At Modern Health, we’ve designed a flexible, evidence-based framework that integrates therapy, coaching, group support, and digital programs into a cohesive care experience and can evolve with whatever the next care innovation is, including AI. 

As clinicians and researchers, my team’s work is rooted in understanding what works, for whom, and under what conditions—this comes from the science, and it comes from our very real experiences of sitting in rooms with people who are at their most vulnerable and doing the active work of taking care of their mental health. 

We’re also continuously measuring effectiveness and equity across our platform and members, ensuring innovation translates to real-world impact. Our extensive set of published, peer-reviewed research demonstrates that adaptive care improves more than mental health symptoms alone—it enhances physical activity, reduces loneliness, and increases overall well-being. As the only digital mental health platform with this comprehensive set of peer-reviewed research, that evidence base gives us confidence to thoughtfully evaluate new technologies, like AI, as they enter the field.

We approach AI through the same philosophy that built our adaptive care framework: optimism balanced by oversight, and innovation guided by evidence.

Principles for Safe Progress

If there’s one lesson from the past century of mental health innovation, it’s that progress without responsibility doesn’t last. The same principles that guided our evolution before must guide us again now:

  1. Clinical collaboration and oversight at every stage of development and delivery.
  2. Transparency about how technology supports—not replaces—human care.
  3. Continuous evaluation and iteration to ensure safety, efficacy, and equity.

These aren’t constraints on innovation—they’re what make it trustworthy. They’re how we’ll ensure AI becomes a tool for progress, not a source of harm.

Progress With Purpose

The history of mental health care is a story of transformation: from confinement to compassion, from stigma to science, from one-size-fits-all treatment to care that flexes and evolves.
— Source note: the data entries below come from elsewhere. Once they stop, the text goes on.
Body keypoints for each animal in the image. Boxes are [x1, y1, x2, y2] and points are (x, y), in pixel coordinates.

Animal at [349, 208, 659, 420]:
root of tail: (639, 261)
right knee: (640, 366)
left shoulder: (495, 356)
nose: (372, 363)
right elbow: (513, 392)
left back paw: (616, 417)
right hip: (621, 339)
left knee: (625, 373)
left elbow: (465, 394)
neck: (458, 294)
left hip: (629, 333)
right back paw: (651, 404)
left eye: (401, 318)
AI is the next chapter in that story. Its promise lies not in novelty, but in integrity—the same mix of evidence, ethics, and empathy that, when deployed, has moved our field forward.

Because at the end of the day, innovation in health care is only as valuable as the impact it has on people’s lives.

Dr. Jessica Watrous

Dr. Jessica Watrous is a Licensed Clinical Psychologist and the Chief Clinical Officer at Modern Health. Broadly, her clinical and research efforts have focused on the complex relationships between physical and mental health, including the emotional impact of illness and injury, health behavior change, substance use problems, and optimizing clinical prevention and intervention protocols for mental and physical health promotion and behavior change. She is passionate about mental health care innovation that leads to accessible, evidence-based, equitable care for all.